JRA日本ダービー(G1)「波乱の前触れ」!? 福永祐一、レーン、武豊が揃ってオークス(G1)見せ場なし! 「惨敗トリオ」が抱えるそれぞれの不安

 24日、日曜東京で行われたオークス(G1)は単勝1.6倍に支持された松山弘平騎手のデアリングタクトが勝利。3歳牝馬の頂点に立ち、無敗の2冠達成を成し遂げた。

 内枠を引いたこともあり、好位からの競馬を試みるも厳しいマークが集中し、腹を決めて後方待機からの差し切りを決めた松山騎手の好判断も光る勝利だったといえる。

 これに対し、D.レーン騎手の2番人気デゼルは11着、武豊騎手の4番人気ミヤマザクラは7着、福永祐一騎手の6番人気リリーピュアハートは9着と見せ場なく敗れている。日本ダービー(G1)ではそれぞれサリオス、サトノフラッグ、コントレイルの騎乗を予定している。

 ダービーはオークスと同じ東京・芝2400mのレースだ。いずれも有力馬に騎乗する騎手だけにこの敗戦は、不安材料にもなり得る可能性がある。

 レーン騎手が手綱を取ったデゼルは最内から徐々に外に持ち出したものの、スイートピーS(OP)で繰り出した強烈な末脚は不発に終わり、キャリアの浅さが浮き彫りとなったかもしれない。

 ただ、少々気になるのはレーン騎手の今年の好成績が芝1400~1800mに集中していることである。コース成績については中山よりも東京が上回っており問題はなさそうだが、2000mを越えてから成績が急落しているように、マイル前後が得意距離といえそうだ。

 距離延長を懸念する声もあるサリオス同様、レーン騎手にとっても不安要素となる可能性があるかもしれない。

 武豊騎手は福永騎手から乗り替わったミヤマザクラに騎乗した。オークスでは絶好のスタートを決めながらも中団待機策を取ったが、上がりの速い競馬に対応できないまま、9着に終わっている。

 前走の桜花賞(G1)で同馬に騎乗した福永騎手が3番手につけながら、雨で渋った馬場にノメってポジションを悪くしてしまったことを敗因にあげていたことから、良馬場での開催となったオークスでも積極策が期待された。
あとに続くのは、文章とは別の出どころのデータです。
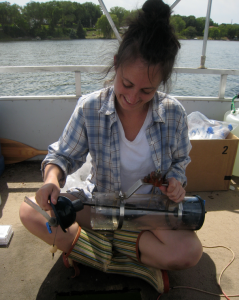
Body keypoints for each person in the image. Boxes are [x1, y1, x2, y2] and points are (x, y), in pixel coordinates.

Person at [19, 0, 202, 293]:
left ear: (161, 84)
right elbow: (62, 155)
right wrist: (51, 180)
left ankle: (90, 250)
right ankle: (138, 264)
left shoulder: (174, 113)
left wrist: (177, 182)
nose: (132, 97)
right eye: (126, 83)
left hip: (148, 214)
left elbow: (180, 161)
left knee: (190, 251)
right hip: (99, 207)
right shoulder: (90, 107)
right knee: (30, 213)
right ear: (116, 64)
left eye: (147, 90)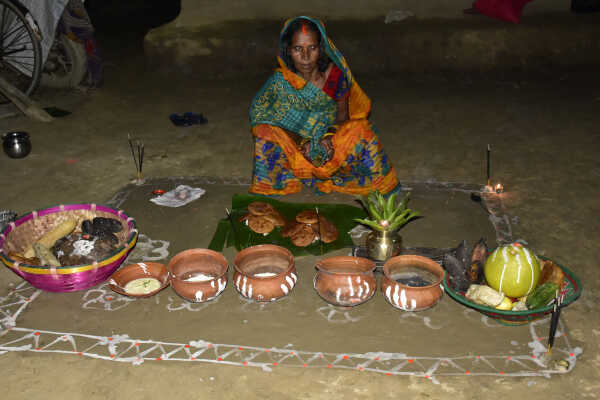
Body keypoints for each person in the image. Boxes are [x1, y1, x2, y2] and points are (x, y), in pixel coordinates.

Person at [249, 16, 400, 196]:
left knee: (361, 129)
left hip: (330, 148)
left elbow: (342, 118)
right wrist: (302, 142)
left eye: (312, 48)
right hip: (296, 149)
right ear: (288, 50)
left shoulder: (335, 77)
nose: (305, 57)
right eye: (298, 49)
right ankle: (285, 178)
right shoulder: (279, 83)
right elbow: (263, 115)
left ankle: (343, 177)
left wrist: (328, 137)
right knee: (264, 130)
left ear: (321, 49)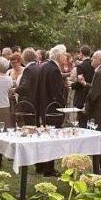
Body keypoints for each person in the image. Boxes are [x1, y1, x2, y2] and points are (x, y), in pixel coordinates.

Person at [37, 44, 68, 175]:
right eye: (64, 54)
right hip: (53, 108)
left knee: (44, 137)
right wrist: (63, 104)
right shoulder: (54, 69)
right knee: (52, 138)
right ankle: (49, 169)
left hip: (43, 106)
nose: (66, 57)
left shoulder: (44, 65)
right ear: (59, 56)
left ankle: (40, 166)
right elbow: (56, 92)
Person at [71, 45, 95, 126]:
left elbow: (80, 83)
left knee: (82, 120)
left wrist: (72, 85)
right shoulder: (94, 64)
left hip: (82, 95)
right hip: (92, 92)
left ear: (81, 53)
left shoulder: (81, 66)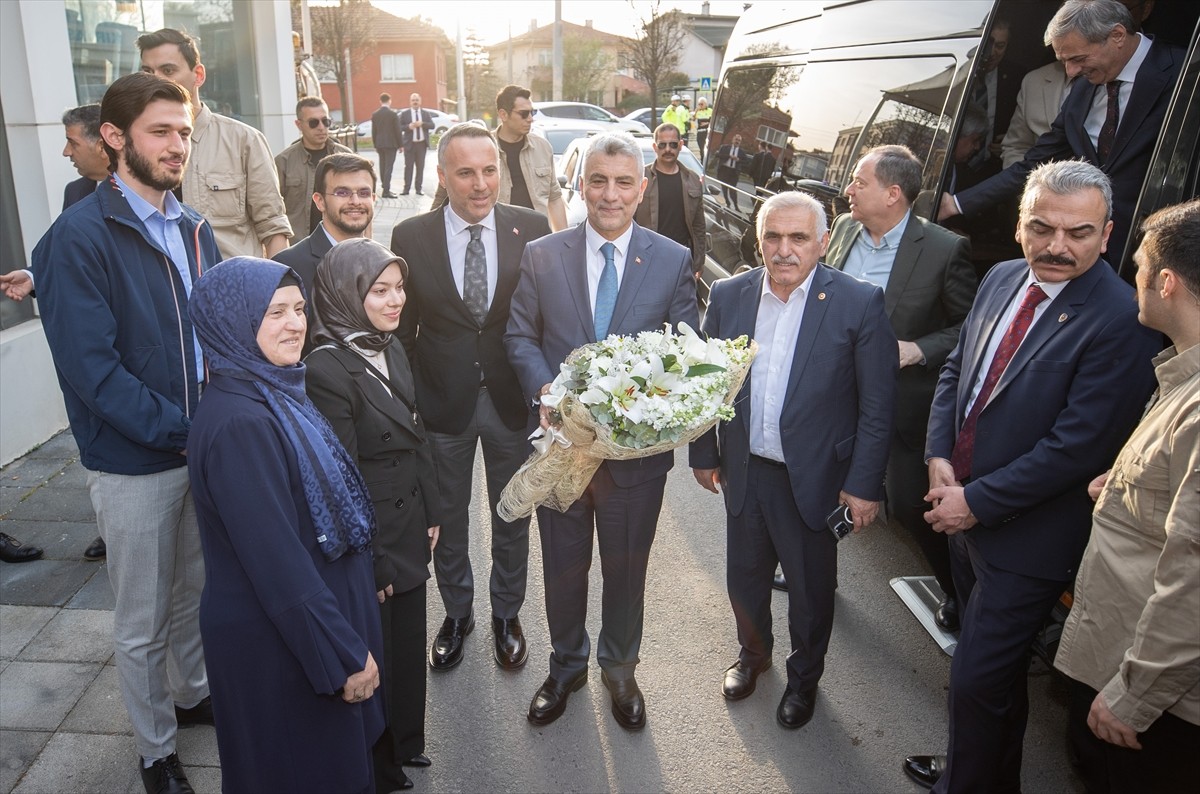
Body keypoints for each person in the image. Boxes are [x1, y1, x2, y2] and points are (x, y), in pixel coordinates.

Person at [903, 160, 1162, 793]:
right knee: (988, 680)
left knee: (976, 676)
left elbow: (1076, 449)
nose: (1056, 246)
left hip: (1029, 539)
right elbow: (956, 371)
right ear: (1019, 225)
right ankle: (986, 774)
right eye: (1041, 227)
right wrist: (939, 455)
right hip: (959, 510)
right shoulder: (998, 277)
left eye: (1078, 233)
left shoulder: (1122, 319)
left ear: (1107, 236)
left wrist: (975, 501)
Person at [33, 71, 221, 794]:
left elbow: (209, 333)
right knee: (140, 618)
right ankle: (154, 752)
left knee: (192, 593)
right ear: (114, 138)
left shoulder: (192, 224)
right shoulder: (76, 238)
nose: (178, 146)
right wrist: (183, 432)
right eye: (161, 132)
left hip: (195, 447)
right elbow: (92, 372)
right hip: (133, 462)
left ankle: (192, 694)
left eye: (184, 132)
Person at [506, 132, 699, 730]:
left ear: (642, 188)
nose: (610, 194)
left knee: (625, 570)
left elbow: (686, 354)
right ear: (580, 184)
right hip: (565, 453)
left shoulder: (670, 258)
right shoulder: (543, 254)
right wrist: (548, 392)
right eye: (598, 180)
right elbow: (519, 336)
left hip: (634, 465)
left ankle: (620, 668)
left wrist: (652, 403)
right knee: (564, 568)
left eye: (623, 182)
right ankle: (567, 665)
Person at [689, 191, 897, 728]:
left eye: (798, 238)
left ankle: (804, 680)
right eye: (773, 238)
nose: (784, 250)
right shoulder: (731, 295)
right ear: (758, 242)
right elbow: (703, 380)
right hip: (746, 471)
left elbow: (877, 406)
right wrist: (703, 451)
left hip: (815, 480)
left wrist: (863, 485)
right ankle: (752, 657)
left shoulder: (858, 302)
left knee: (810, 593)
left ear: (823, 242)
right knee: (744, 579)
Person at [186, 258, 384, 794]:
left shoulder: (270, 391)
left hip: (293, 636)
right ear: (232, 324)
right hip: (279, 648)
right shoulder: (241, 423)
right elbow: (278, 565)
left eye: (298, 309)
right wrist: (341, 653)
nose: (295, 324)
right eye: (274, 313)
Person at [392, 123, 551, 673]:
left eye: (489, 170)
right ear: (443, 176)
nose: (480, 184)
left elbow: (543, 320)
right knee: (448, 516)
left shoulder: (531, 228)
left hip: (512, 401)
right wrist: (411, 399)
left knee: (512, 513)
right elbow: (402, 330)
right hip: (442, 406)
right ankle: (458, 612)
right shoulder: (411, 236)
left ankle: (507, 614)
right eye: (466, 172)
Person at [1054, 198, 1200, 794]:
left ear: (1166, 282)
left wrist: (1133, 696)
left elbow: (1193, 578)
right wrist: (1118, 491)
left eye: (1138, 265)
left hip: (1158, 704)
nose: (1131, 276)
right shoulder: (1181, 376)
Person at [305, 238, 441, 793]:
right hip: (374, 534)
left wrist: (432, 509)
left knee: (409, 642)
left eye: (399, 288)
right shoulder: (326, 367)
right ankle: (380, 767)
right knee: (376, 650)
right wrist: (375, 560)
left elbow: (417, 431)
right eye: (380, 290)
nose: (395, 301)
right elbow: (341, 476)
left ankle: (409, 743)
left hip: (409, 518)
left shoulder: (390, 345)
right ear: (345, 295)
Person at [825, 145, 977, 631]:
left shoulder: (943, 248)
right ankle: (817, 571)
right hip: (833, 389)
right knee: (821, 483)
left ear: (893, 194)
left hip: (900, 399)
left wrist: (918, 348)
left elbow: (970, 326)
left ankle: (958, 593)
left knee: (913, 505)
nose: (848, 189)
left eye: (858, 181)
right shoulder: (845, 229)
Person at [939, 0, 1187, 267]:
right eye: (1064, 61)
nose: (1071, 72)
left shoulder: (1184, 71)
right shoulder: (1083, 89)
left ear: (1117, 36)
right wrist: (956, 203)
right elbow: (1036, 162)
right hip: (1090, 254)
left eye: (1078, 59)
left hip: (1160, 254)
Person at [138, 27, 291, 258]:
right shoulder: (137, 143)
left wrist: (278, 288)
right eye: (148, 72)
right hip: (166, 287)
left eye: (168, 70)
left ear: (198, 75)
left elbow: (273, 227)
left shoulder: (244, 141)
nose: (156, 81)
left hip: (235, 288)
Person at [433, 85, 567, 231]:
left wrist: (564, 244)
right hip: (497, 238)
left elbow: (554, 197)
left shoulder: (543, 147)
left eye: (532, 113)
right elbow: (442, 198)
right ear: (503, 114)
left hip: (536, 236)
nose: (530, 119)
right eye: (524, 114)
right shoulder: (482, 148)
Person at [273, 152, 377, 342]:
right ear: (319, 201)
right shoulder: (287, 266)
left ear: (374, 199)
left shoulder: (384, 261)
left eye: (364, 193)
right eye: (342, 193)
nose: (355, 201)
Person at [634, 123, 707, 277]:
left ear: (681, 145)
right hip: (647, 260)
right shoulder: (640, 178)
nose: (668, 149)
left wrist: (699, 262)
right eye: (662, 145)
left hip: (682, 260)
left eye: (673, 144)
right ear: (655, 147)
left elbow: (699, 226)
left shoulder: (692, 180)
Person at [275, 97, 352, 239]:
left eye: (326, 121)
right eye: (313, 122)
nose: (321, 127)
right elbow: (274, 211)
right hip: (299, 245)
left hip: (339, 242)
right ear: (299, 124)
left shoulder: (346, 156)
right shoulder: (284, 162)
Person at [1000, 61, 1071, 169]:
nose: (1072, 69)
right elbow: (1016, 148)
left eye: (1079, 58)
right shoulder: (1034, 81)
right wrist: (1034, 183)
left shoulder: (1104, 82)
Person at [62, 104, 108, 209]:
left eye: (73, 143)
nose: (66, 152)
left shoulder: (145, 189)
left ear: (102, 147)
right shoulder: (74, 192)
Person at [398, 93, 434, 196]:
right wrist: (408, 127)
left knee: (420, 167)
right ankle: (406, 189)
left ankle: (419, 189)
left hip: (421, 145)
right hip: (409, 144)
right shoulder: (405, 114)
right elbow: (399, 127)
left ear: (420, 101)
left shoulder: (425, 114)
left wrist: (422, 124)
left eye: (417, 100)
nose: (415, 102)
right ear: (410, 101)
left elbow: (432, 125)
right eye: (413, 100)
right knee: (408, 167)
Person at [372, 93, 403, 198]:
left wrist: (375, 144)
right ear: (389, 101)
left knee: (382, 165)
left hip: (380, 143)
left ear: (380, 101)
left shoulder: (375, 114)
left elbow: (374, 131)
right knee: (389, 167)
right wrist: (401, 144)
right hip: (391, 143)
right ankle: (386, 190)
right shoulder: (393, 114)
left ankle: (384, 187)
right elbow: (397, 131)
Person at [715, 134, 745, 210]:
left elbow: (746, 161)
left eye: (739, 140)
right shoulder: (725, 147)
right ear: (733, 140)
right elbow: (718, 155)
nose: (737, 142)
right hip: (724, 170)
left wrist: (738, 160)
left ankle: (736, 206)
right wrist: (729, 156)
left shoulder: (741, 152)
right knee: (724, 188)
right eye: (736, 139)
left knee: (732, 190)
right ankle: (727, 202)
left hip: (734, 172)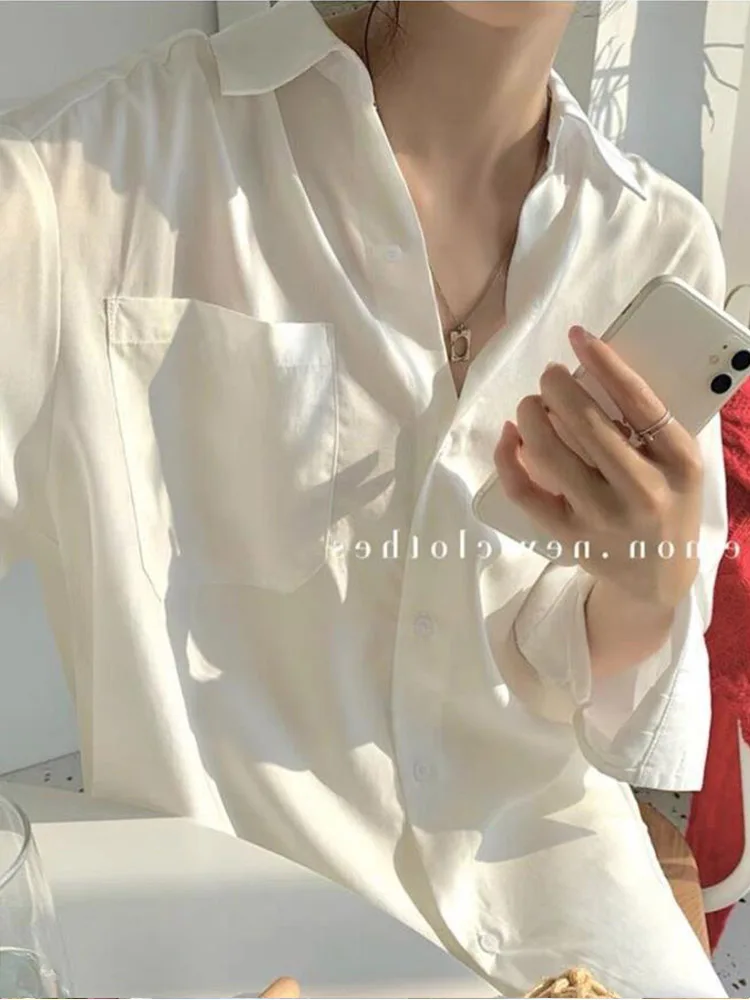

クイーンC(G3)の勝利も逃げたのは想定外だったとはいえ、強い勝ち方をしたことも確かだった。

 外枠から果敢な積極策で7番人気のウインマリリンを2着に導いた横山典弘騎手の好騎乗が冴えていただけに、武豊騎手が残した「いいポジションでやりたいレースはできた」というコメントには少なからず物足りなさを感じてしまう。

 春G1の不振が目立っているだけにダービー最多5勝を誇る手腕でどう巻き返して来るだろうか。

 福永騎手のリリーピュアハートは管理する藤原英昭調教師が「将来的に長い距離で牡馬相手に勝ち負けできると確信しているので、大事に育てていきたい」と大きな期待を寄せている馬だった。

 確実に出走できるミヤマザクラではなく、抽選突破のリスクもあったリリーピュアハートの騎乗には手応えを感じての選択だっただろう。ところが、スタートでの大きく出遅れが災いしたこともあり、後方から差を詰めただけの結果に終わった。

 レース後のコメントで「今日のレースはそれがすべてです」と福永騎手は悔やんだが、1週前に行われたヴィクトリアマイル(G1)でもビーチサンバで出遅れている。スタートの上手さに定評がある福永騎手がG1の大舞台で2週連続の失態を犯したのは心配である。

 皐月賞のコントレイルは後方待機となったとはいえ、これは出遅れではなく馬が進んでいかなかったため、結果的に後ろからの競馬となったに過ぎない。出遅れが原因による後方からの競馬とは一線を画するものだといえるだろう。

 昨年のダービーでも無敗の2冠達成が濃厚と見られていたサートゥルナーリアが、出遅れで敗れたのは記憶に新しい。まさかの3週連続の出遅れがないことを祈るばかりだ。

 上位人気確実の3頭がそれぞれに不安を抱えるダービーだが、果たしてどのような結果が待っているだろうか。